Immunotherapy has revolutionized cancer treatment across a range of malignancies, yet its efficacy in ovarian cancer (OC) has remained limited due to low tumor mutational burden and limited neoantigen availability. While current immunotherapy strategies have struggled to achieve durable responses, adoptive T cell therapy (ATT) combined with epigenetic therapies that expand the antigenic landscape present a promising avenue to overcome the inherent challenges of immune resistance in OC. Epigenetic remodeling can increase tumor immunogenicity as well as de-repress “cryptic antigens”, that are normally transcriptionally silent yet selectively expressed in malignant cells.
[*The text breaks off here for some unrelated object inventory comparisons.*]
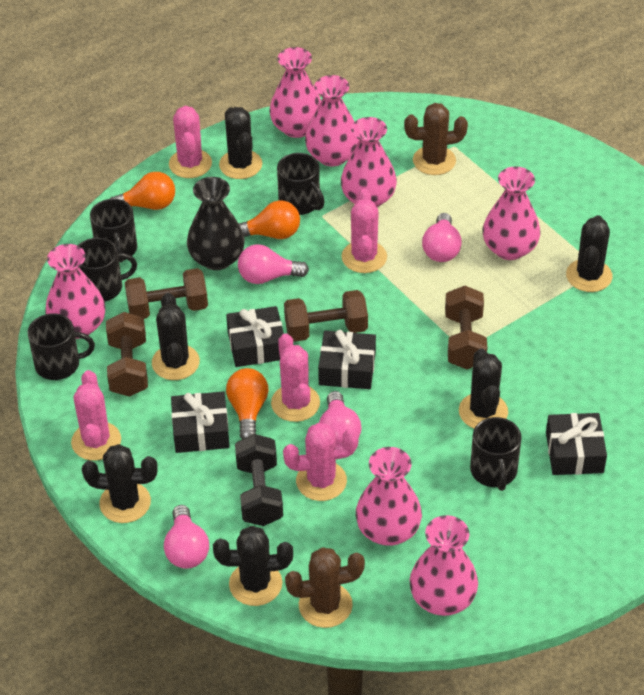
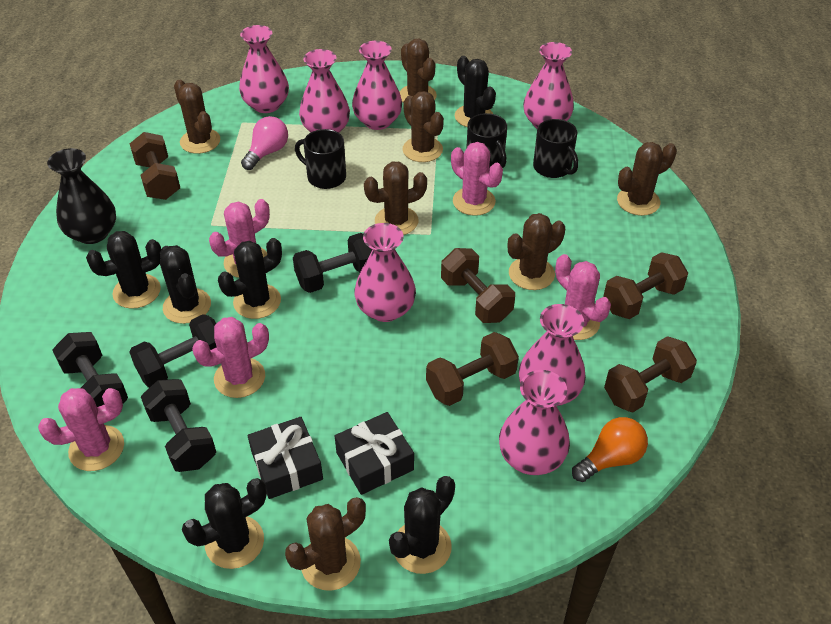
black dumbbell: [235,434,283,526] = 1 -> [52,332,128,407] [129,314,217,388] [141,379,216,472] [293,233,372,293] = 4
black gift: [171,391,230,453] [226,306,284,367] [318,330,376,389] [546,413,607,475] = 4 -> [248,417,323,499] [335,412,414,495] = 2
black mug: [28,313,95,380] [78,238,137,301] [90,199,137,263] [277,153,324,215] [470,417,522,491] = 5 -> [295,129,346,189] [466,113,507,169] [533,119,579,178] = 3
brown cactus: [285,547,365,628] [404,103,468,175] = 2 -> [174,80,220,154] [285,497,366,591] [364,162,427,235] [400,39,437,102] [402,91,444,162] [508,213,565,290] [617,142,677,216] = 7
brown dumbbell: [106,312,148,397] [125,268,208,319] [284,290,368,342] [445,286,487,369] = 4 -> [129,132,180,200] [426,332,519,406] [441,248,515,323] [603,252,688,319] [604,336,697,412] = 5
orange light bulb: [110,172,175,210] [226,368,269,439] [239,200,300,239] = 3 -> [572,417,648,482] = 1
pink light bulb: [164,505,209,569] [238,244,309,284] [319,391,361,443] [422,213,462,262] = 4 -> [241,116,288,170] = 1

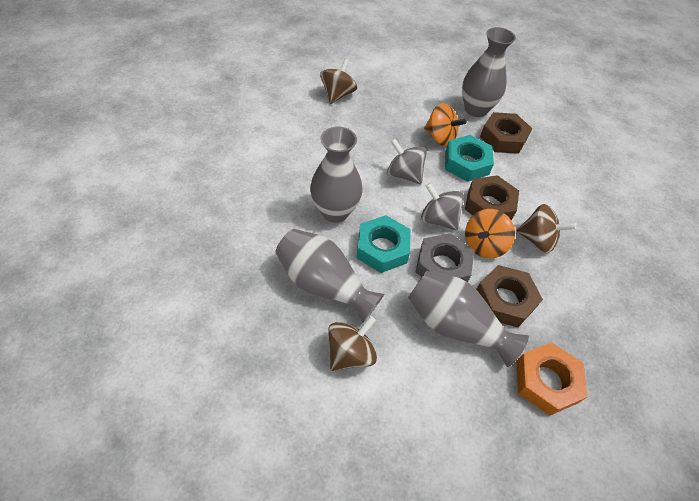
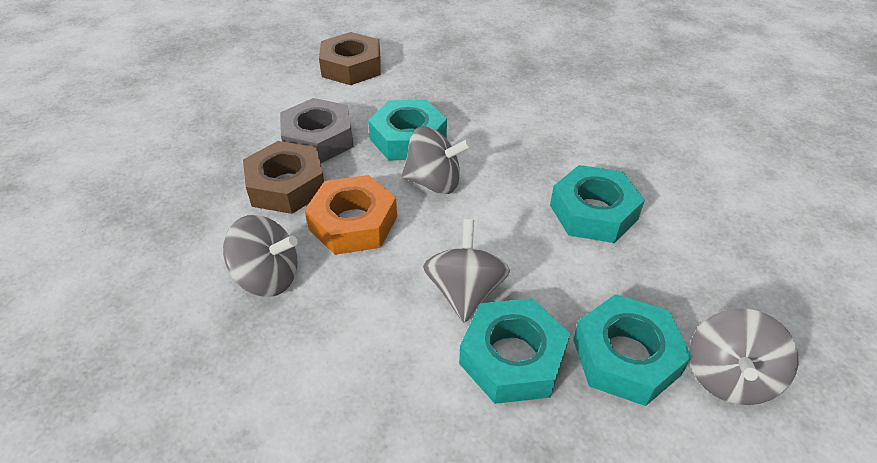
brown nut: [465,175,519,221] [476,265,543,327] [480,112,532,154] = 3 -> [243,141,324,214] [319,32,381,85] = 2
brown spinning top: [320,58,357,104] [328,316,377,371] [517,204,576,253] = 3 -> none = 0
grey spinning top: [387,139,427,184] [421,183,464,231] = 2 -> [223,215,298,297] [401,126,471,194] [423,219,510,322] [689,308,799,405] = 4
grey vase: [276,229,384,323] [310,127,362,223] [408,271,529,367] [462,27,516,117] = 4 -> none = 0
orange spinning top: [424,103,466,146] [465,209,515,259] = 2 -> none = 0
turquoise nut: [357,215,411,273] [445,135,494,182] = 2 -> [368,100,447,160] [459,298,570,404] [550,165,645,243] [573,294,692,406] = 4

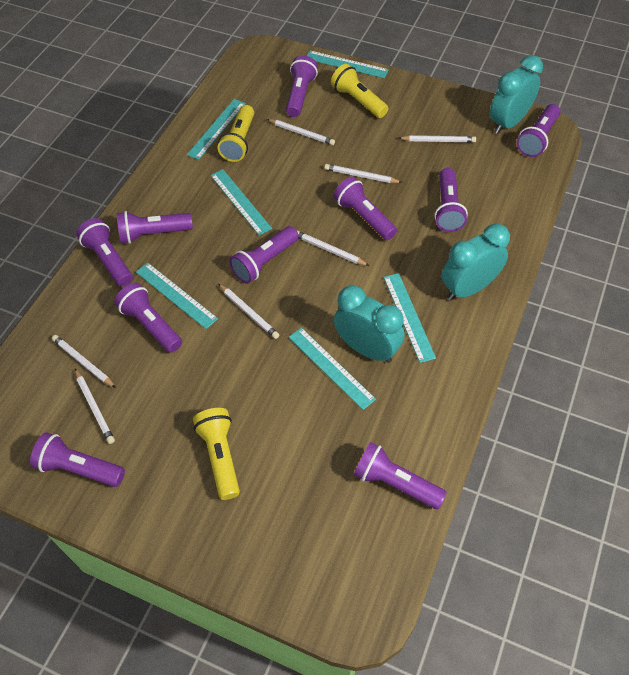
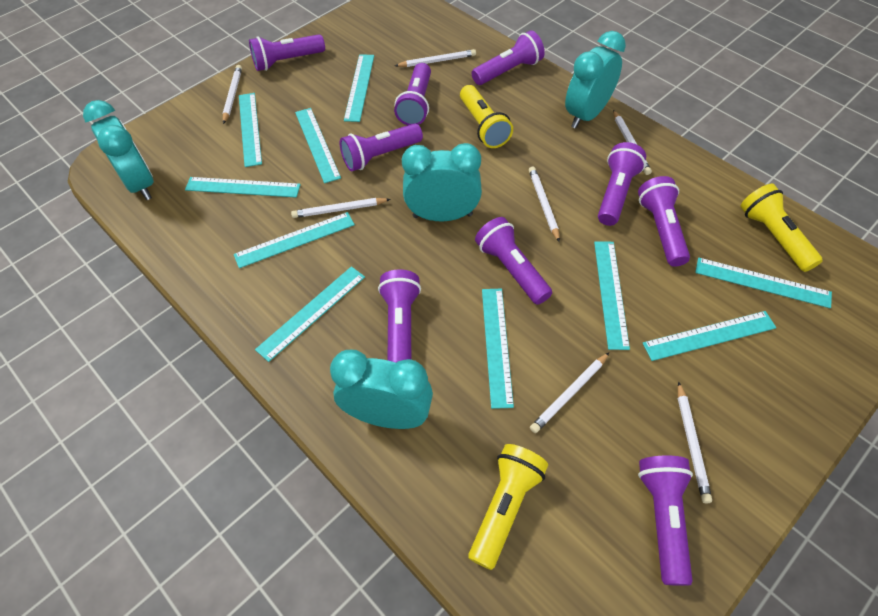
purple flashlight: [30,433,125,487] [76,218,133,287] [114,283,182,353] [117,211,193,244] [229,226,299,284] [286,55,318,117] [334,177,397,240] [354,442,447,509] [435,168,468,232] [517,104,561,157] = 10 -> [249,34,325,71] [340,123,423,171] [378,269,421,363] [394,63,431,125] [472,30,545,85] [475,217,552,305] [598,142,646,226] [638,176,690,267] [638,456,693,586] = 9
turquoise clock: [334,285,404,363] [441,224,510,300] [490,55,543,134] = 3 -> [83,100,154,200] [330,350,433,429] [402,143,482,221] [565,31,626,129] = 4
turquoise ruler: [136,262,218,329] [187,99,246,160] [210,169,272,236] [289,328,376,410] [307,51,389,78] [384,273,436,363] = 6 -> [185,177,301,198] [234,212,355,268] [239,93,262,167] [255,266,365,362] [295,108,341,183] [344,54,374,122] [482,288,514,409] [594,241,630,350] [642,311,776,361] [695,257,832,308] = 10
These cryptic antigens arise from mis-splicing, alternative open reading frames, and endogenous retroelements that generate HLA-restricted peptides recognizable by T cells. Their selective expression in cancer cells and immunogenicity highlight the actionability of these non-canonical targets for immunotherapy. We treated four OC cell lines with DNA methyltransferase and histone deacetylase inhibitors and identified a reproducible subset of upregulated protein-coding cryptic antigens, including endogenous retroviruses (ERVs) and other endogenous retroelements. We then generated an overlapping peptide library spanning the identified targets to prime and expand T cells from PBMCs of healthy donors. The resultant T cell products demonstrated robust proliferation, antigen-specific cytokine production, and high-avidity responses across multiple peptide pools. Functional avidity assays confirmed specific recognition of epigenetically induced antigen targets. These results demonstrate that epigenetic therapy can uncover a previously inaccessible tumor-specific antigen pool in OC and enable the generation of potent T cell products directed against these cryptic antigens. Leveraging epigenetic induction of cryptic antigen expression may thus provide path a to expand the target landscape for ATT and improve therapeutic efficacy in ovarian cancer.
利益披露 Disclosure
J. A. Colina, None.. K. B. Chiappinelli, None.. E. E. Grundy, None.